I don’t think views and opinions are what makes a person ‘them’, which is why I have an issue with your definition. Your definition seems to imply that if you don’t like a person’s opinion compared to when you first met them then you can no longer maintain a relationship. That is sometimes true, but it is sometimes not true. Why? Love is not that simple.
If your love doesn’t grow with the person as they change, then it’s not love.
I think my use of the word “views” may have confused things. I didn’t mean political views or opinions in particular, I meant personality and approach to the world.
Clearly there has to be room for growth, but there also needs to be acknowledgement that not all possibilities of that growth will leave the couple still compatible as partners.
It means that you fell in love with an archetype, not the actual person, and cannot love outside that parametre.
“Love ain’t s’posed to be grounded! Otherwise it’s just plain old regard”

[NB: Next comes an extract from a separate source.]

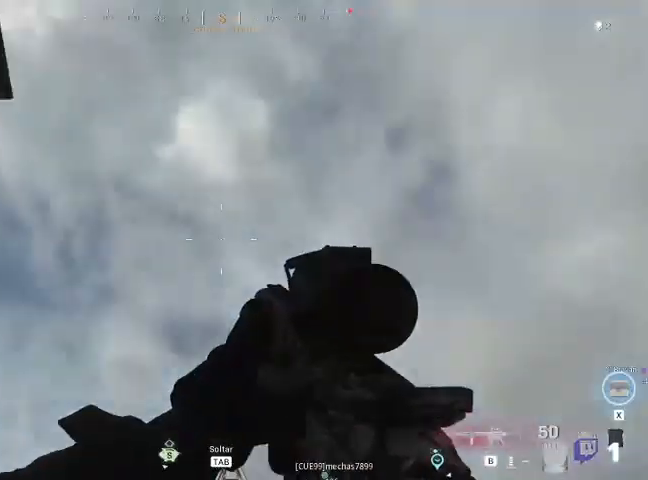
{"keys": [], "mouse": [], "events": [[133, "s", "down"], [367, "s", "up"]]}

IMHO if love is not grounded in reality then its merely short lived obsession or lust, or both, or worse, long term self dellusion.
“He was great when we were dating, and now he’s changed and he beats me up when I piss him off, but hey, that’s all my fault, and I still love him, and I can’t live without him.”
Unconditional love is a parent/child thing and is not suitable for adult relationships with other adults.
Anyone who thinks their affection for a romantic partner is not conditional on that partner’s personality is being willfully naive. Who among us can truly say they would continue loving their partner if they found out that person was, say, a secret rapist?
The real world asks us all to behave as adults and to deal with life as we find it, not as we wish it was. And in the real world people fall out of love all the time for a variety of reasons – none of which are inherently invalid.
Nonetheless at the end of the day if you’re judging the two comments purely on romantic content then clearly the former statement is superior. It’s totally unrealistic and moronic when you really think about it – but rationality has never been a prerequisite of romance.
Mondo i think you confuse love with accept / respect. I happen to know a person who was exactly in the position you speak of (married to a secret rapist). She left him of course but the hardest part about the entire thing was that she never stopped loving him – that was what made the ordeal so awful for her.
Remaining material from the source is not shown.